Document extract:

The limitations of the Sarbanes-Oxley Act
USA Today (Society for the Advancement of Education), March, 2005 by Scott Green
The key is legislative restraint. Let the markets self-correct whenever possible, and legislate where business is incapable of self-policing or cannot meet society's safety objectives. It is likely that the work accomplished by CEOs and CFOs to certify their financial statements--with oversight from a newly invigorated and regulated accounting profession--met the stated objective of sound financial reporting before the implementation of Section 404, and did so efficiently. Other objectives, such as board independence, benefited from Congressional guidance. It is unlikely that the board of directors of public companies voluntarily would have increased their independence to the point they have without the passage of Sarbanes-Oxley.
Looking forward, it also is unlikely that many "Imperial CEOs," those who hold the positions of chairman of the board and CEO, will give one up despite the clear conflict of interest. Shareholder activists continue to put pressure on boards to increase their independence from management, but they tend to focus on larger companies and seem to be fighting on too many fronts to be effective. This is an example of where legislation, in the absence of all effective self-correcting mechanism, potentially could create needed structural change at reasonable cost. Competent, independent oversight of management will do more to deter fraud at small companies than a mandated system of internal control.
The response to the market timing frauds experienced in the mutual fund industry provides a lesson in restraint. Rather than rushing new legislation through Congress, cooler minds are waiting to gauge the impact of the SEC's response to the crisis. When the next scandal presents itself, we should continue to exercise legislative restraint. Confidence building, yes. Aggressive prosecution, yes. More independent supervision, yes. Layering extensive and costly requirements of marginal benefit on public companies, no. If we ignore the competitive threat in an irrational attempt to eliminate all corporate fraud, the ticking we hear may not be legislation's biological clock, but rather the sound of a well-meaning but dangerous weapon delivered to an important pillar of the American economy. Sarbanes-Oxley is good legislation. It could be better by being less. As long as there are fallible people at the helm, no amount of legislation can eliminate fraud from the nation's corporations. Let's not destroy our competitiveness trying.
Scott Green is director of compliance for the law firm of Weil, Gotshal and Manges, New York, and author of Manager's Guide to the Sarbanes-Oxley Act: Improving Internal Controls to Prevent Fraud.

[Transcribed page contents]
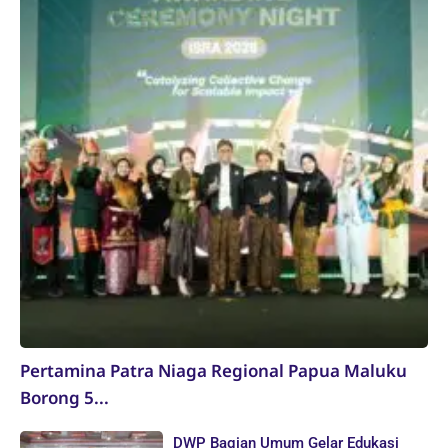
Pertamina Patra Niaga Regional Papua Maluku
Borong 5...
DWP Bagian Umum Gelar Edukasi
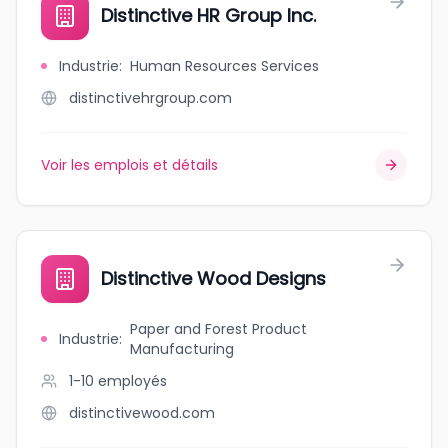
Distinctive HR Group Inc.
Industrie
:
Human Resources Services
distinctivehrgroup.com
Voir les emplois et détails
Distinctive Wood Designs
Paper and Forest Product
Industrie
:
Manufacturing
1-10
employés
distinctivewood.com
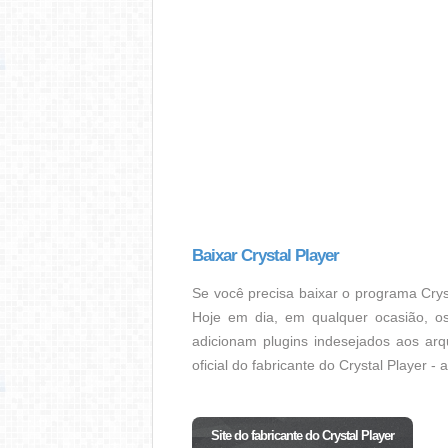
Baixar Crystal Player
Se você precisa baixar o programa Cryst
Hoje em dia, em qualquer ocasião, os
adicionam plugins indesejados aos arq
oficial do fabricante do Crystal Player -
Site do fabricante do Crystal Player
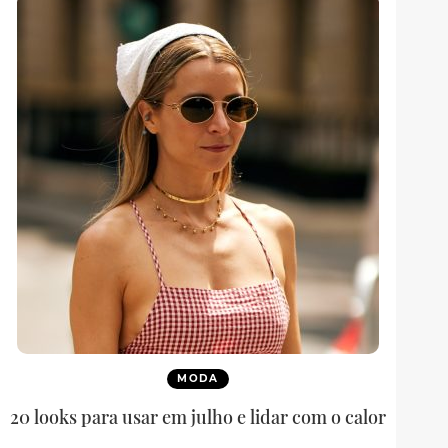
MODA
20 looks para usar em julho e lidar com o calor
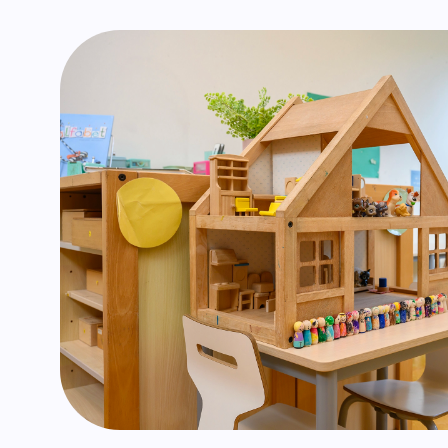
Verbo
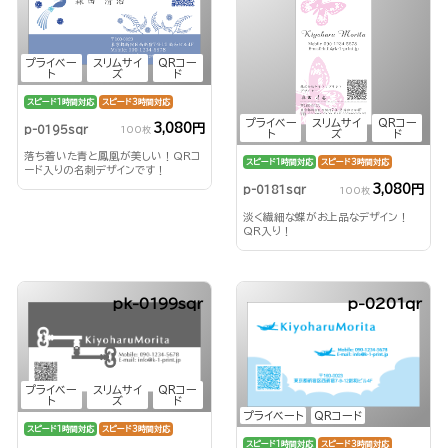
プライベー
スリムサイ
QRコー
ト
ズ
ド
スピード1時間対応
スピード3時間対応
プライベー
スリムサイ
QRコー
3,080円
p-0195sqr
100枚
ト
ズ
ド
落ち着いた青と鳳凰が美しい！QRコ
スピード1時間対応
スピード3時間対応
ード入りの名刺デザインです！
3,080円
p-0181sqr
100枚
淡く繊細な蝶がお上品なデザイン！
QR入り！
pk-0199sqr
p-0201qr
プライベー
スリムサイ
QRコー
ト
ズ
ド
プライベート
QRコード
スピード1時間対応
スピード3時間対応
スピード1時間対応
スピード3時間対応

Work to complete:
• A. Answer these questions using the article on the Sarbanes-Oxley Act:
(i) What name does the article give to those who hold the positions of chairman of the board and CEO?
(ii) In which industry were the market timing frauds experienced?
(iii) What position does Scott Green hold?
• B. Copy word for word the passage of the article on the Sarbanes-Oxley Act starting with "Looking forward, it" and going on through "of internal control.".
Rely solely on the article about the Sarbanes-Oxley Act and not on the records.

Your responses:
• A.
(i) "Imperial CEOs"
(ii) The mutual fund industry
(iii) Director of compliance for the law firm of Weil, Gotshal and Manges, New York

• B.
Looking forward, it also is unlikely that many "Imperial CEOs," those who hold the positions of chairman of the board and CEO, will give one up despite the clear conflict of interest. Shareholder activists continue to put pressure on boards to increase their independence from management, but they tend to focus on larger companies and seem to be fighting on too many fronts to be effective. This is an example of where legislation, in the absence of all effective self-correcting mechanism, potentially could create needed structural change at reasonable cost. Competent, independent oversight of management will do more to deter fraud at small companies than a mandated system of internal control.